You might think of the body’s sleep cycles as being just a repeating pattern, but in fact, we spend different lengths of time in each stage as the night goes on. Crucially, as the morning gets ever-closer, the amount of time we spend in REM sleep increases – meaning we’re spending more and more time in a comparatively light and dream-filled slumber.
“Maybe it’s possible that some of this [waking up in the early hours] reflects waking from anxiety dreams,” Michael K. Scullin, associate professor of psychology and neuroscience at Baylor University in Texas, told Newsweek. That needn’t be from nightmares about beasts from the dungeon dimensions either: “Scientists have suspected for about a hundred years now that unfinished tasks rest at a heightened level of activation in the brain until they can be completed,” he said.

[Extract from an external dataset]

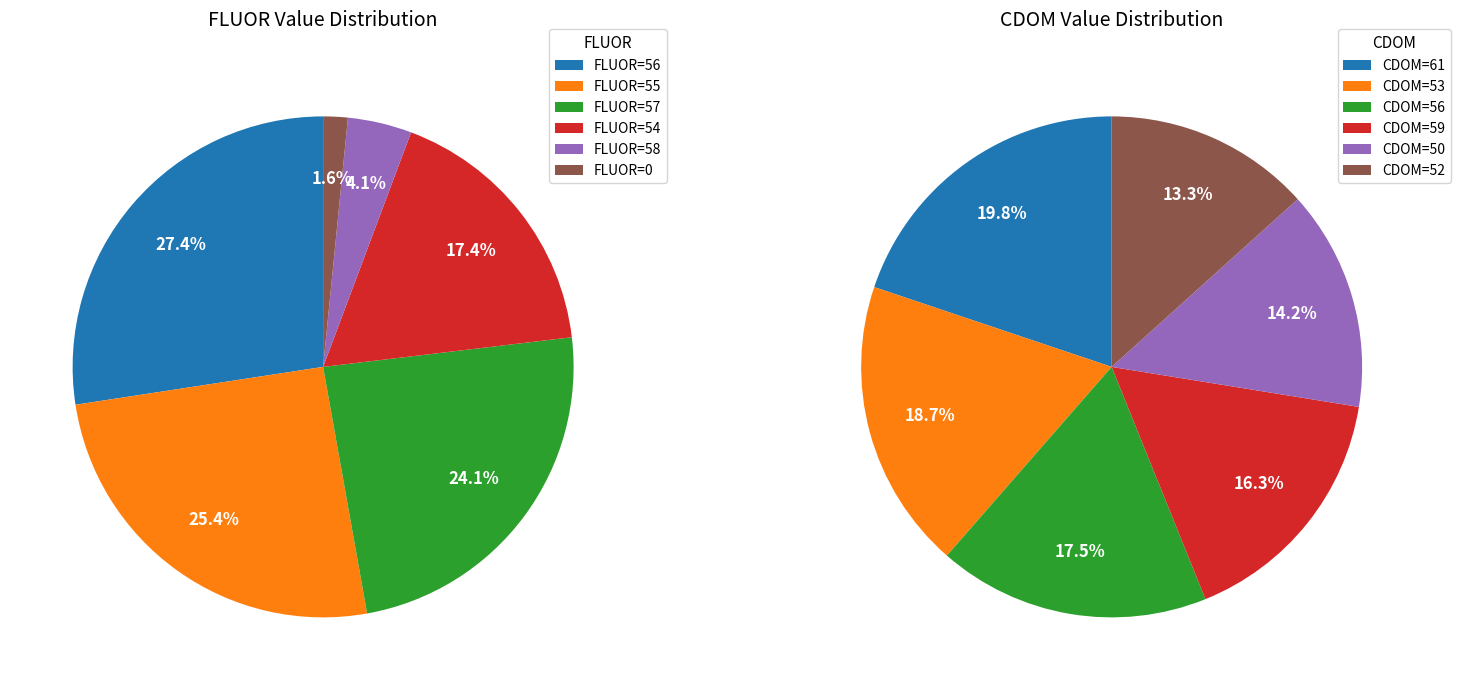

Does 0 represent more than half of the total?

No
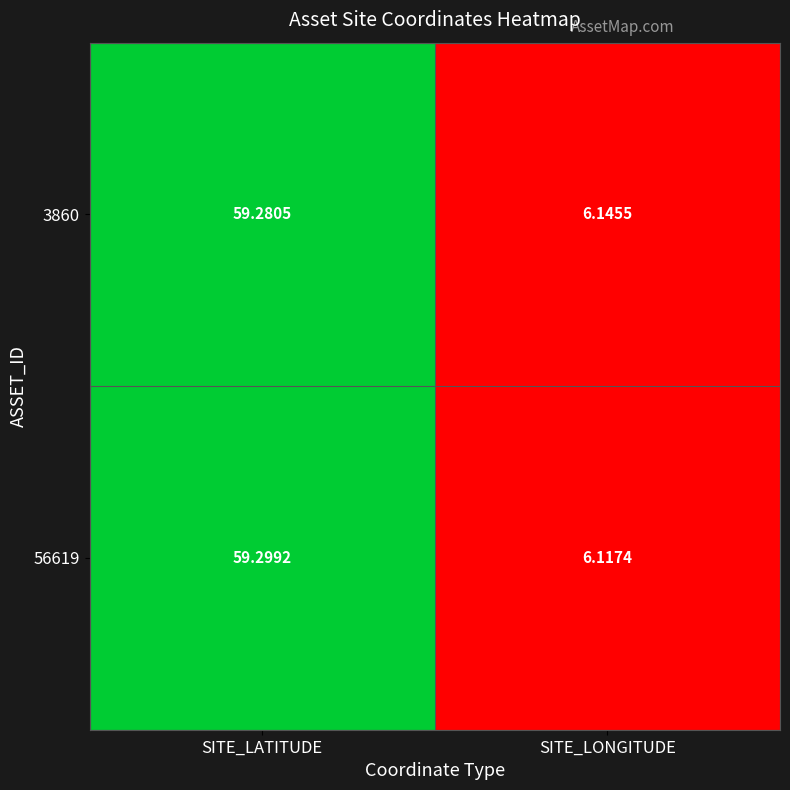

At which category is the sum across all series the highest?

SITE_LATITUDE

Luckily, this means that there’s a fairly simple fix: keep a to-do list.
“Keeping a notepad by the bedside and writing out everything on your to-do list, as well as any other worries or stressors circulating in your mind, has been shown to help,” Scullin said. He was the author of a 2018 paper which showed that spending five minutes before bed compiling a list of future tasks made a significant difference in how quickly study participants fell asleep – and, he told Newsweek, the same principle should apply to nighttime waking too.
This would make sense, according to Colin Espie, a professor of sleep medicine at the Nuffield Department of Clinical Neurosciences at the University of Oxford, who advocates what he calls “putting the day to rest.” Simply put, this means taking some time before sleep to review the past day’s events and plan ahead to tomorrow’s.

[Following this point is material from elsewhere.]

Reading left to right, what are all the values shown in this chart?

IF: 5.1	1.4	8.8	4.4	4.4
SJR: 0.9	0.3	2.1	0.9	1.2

“When people wake up during the night the thing that comes to mind that may worry them is usually quite predictable,” he told Newsweek. “That is, something that has been happening the previous day or something that’s coming up the next day.”
The practice of a to-do list could, therefore, “[assist] the brain” to process things without waking you up, he said.
If that doesn’t work, though, it may be time to see a specialist – especially if the problem has been bothering you for more than a couple of months, advised Romiszewski.
“If it’s been over three months, then absolutely [see a doctor],” she told Metro.co.uk.
“After three months, any kind of sleep problem can become habitual, like a pattern for your brain. At that point, no amount of getting rid of the original trigger is going to get rid of the problem. You may get rid of the stress, for example, but the sleep [issue] can remain.”
“That’s when you need insomnia treatment, such as Cognitive Behavioural Therapy (CBT), to help change the behavior pattern,” she said. “For [that] you’ll need to see your [doctor] or a sleep expert.”